Emerson Bull Chief, Crow Tribal Historic Preservation Officer expressed the Tribe’s feelings about having this site preserved. “It is good that the Archeology Conservancy has made this purchase to preserve this historical site. For the Apsáalooke, history doesn’t begin at the Fort, our connection stretches back beyond 2500 years ago. The landscapes still hold the scars of our fasting beds, the names of places that are still used today and the final resting places of our ancestors. Although the Fort represented the darker times of Euro-American interaction with Native Americans, it is also an acknowledgement by the United States for the Western boundary of the Apsáalooke territorial homeland. In that sense, the Crow Tribal Historic Preservation Office supports The Extreme History Project and the Archeology Conservancy in the purchase, protection, and preservation of this important historic site.”
Marsha Fulton and Crystal Alegria of the Extreme History Project approached the Archaeological Conservancy in 2010 to look into the possibility of preserving the site. Livingston resident and Conservancy board member Roddy Stanton was instrumental in bringing Jim Walker to the table to start the conversation. Landowners Zena Dell Lowe, Darcy Lebeau and Rob Stephens of the Mission Ranch were enthusiastic about working with the Conservancy to insure the site’s protection, a place very significant to their late mother who owned the site up to her passing in 2011. “The family had taken excellent care of the site,” offered Marsha Fulton of the Extreme History Project, “and we were confident that in their hands the site would have remained protected and respected. However, if the property were to ever change hands, the site on private land would have been endangered. We all wanted to insure that this important historical place was honored, interpreted and preserved for future generations. Not only because it is significant to the history of Montana and the West, but because it is a place of sacred memory to the Crow Nation.”

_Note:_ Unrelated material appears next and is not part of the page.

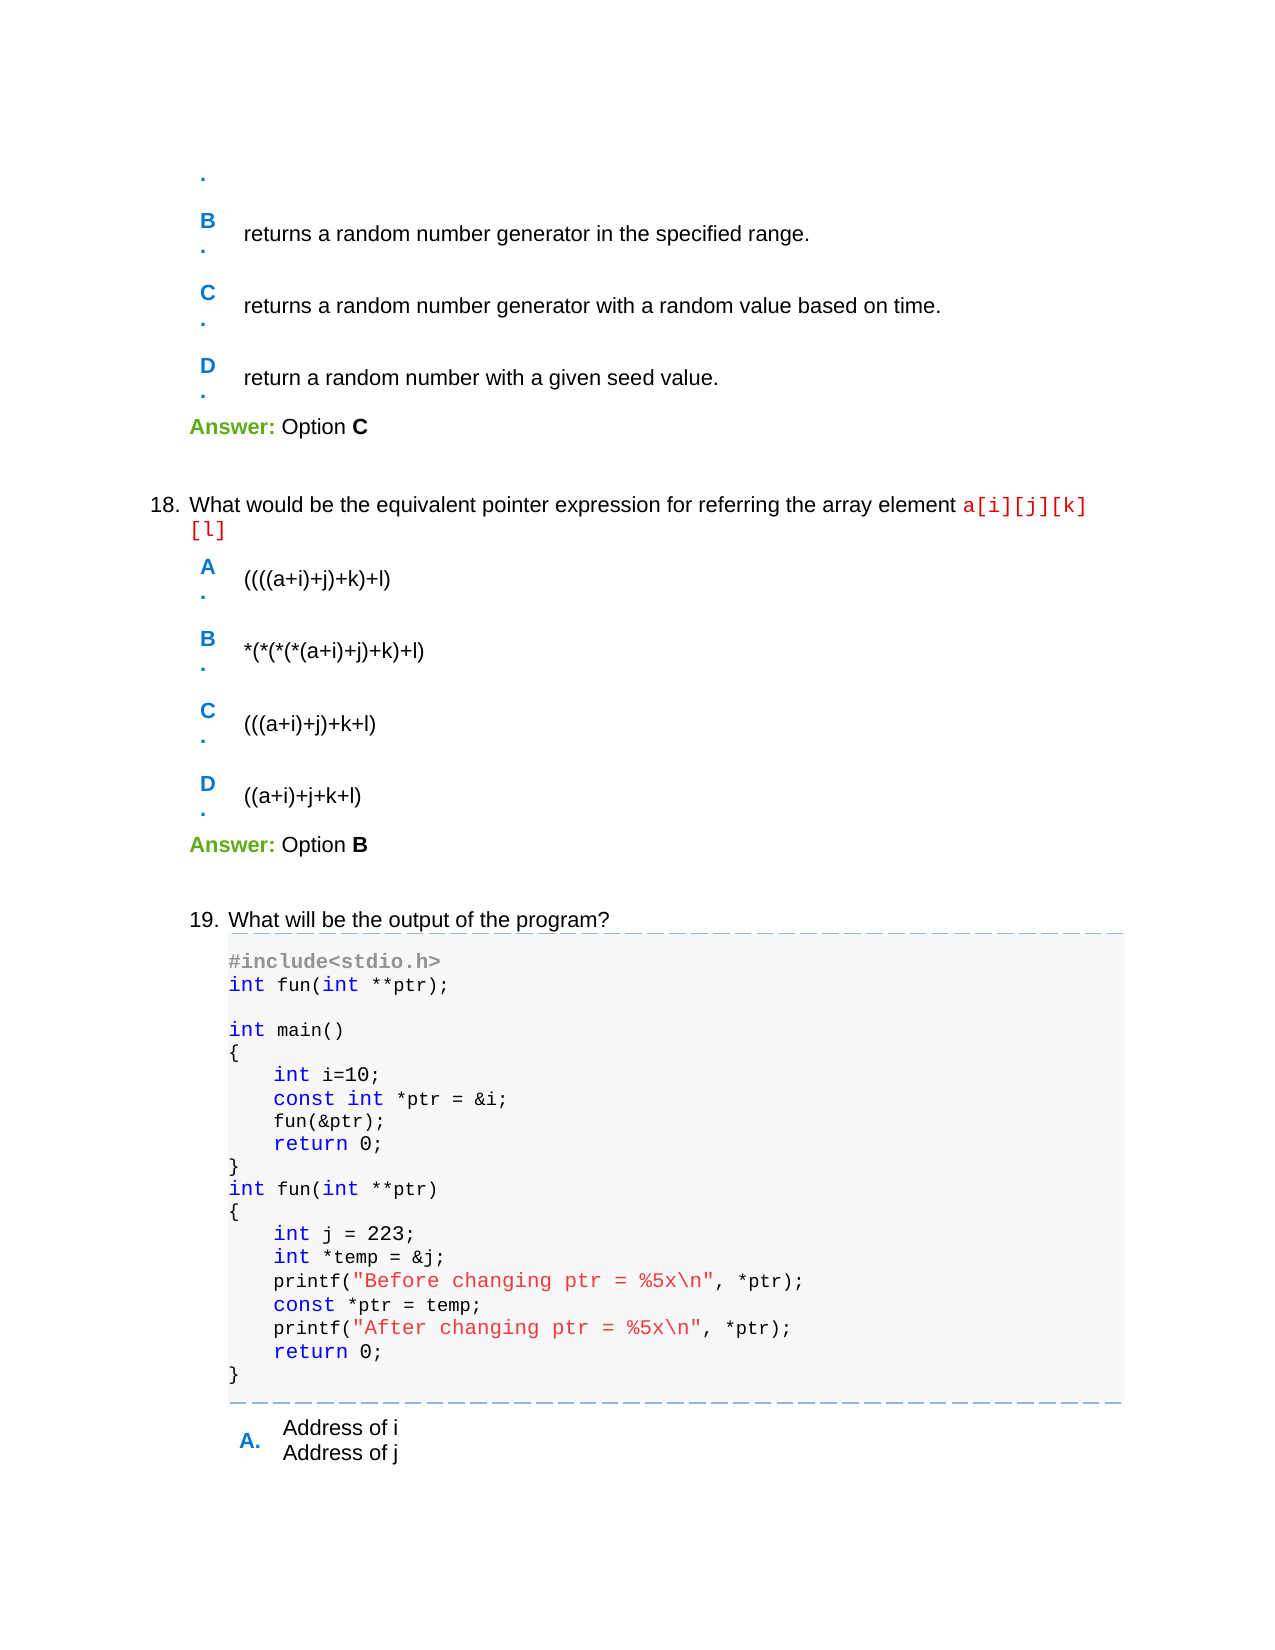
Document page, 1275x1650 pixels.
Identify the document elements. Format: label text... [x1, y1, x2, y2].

The Archaeological Conservancy will manage and administer the site and the Extreme History Project in partnership with the Crow Tribal Cultural Committee, will create educational and interpretive programming about Fort Parker’s history. Fulton and Alegria have been compiling the documented history of the site and conducting oral histories with Crow tribal members to create a comprehensive database of historical materials. They are currently writing a book on the history of the site and intend to make all of their research materials accessible to the public in an online database.
“We are honored to facilitate the sharing of the Fort Parker story with everyone,” noted Fulton, “as it reminds us all of this painful history that we all share, though it’s not often told.”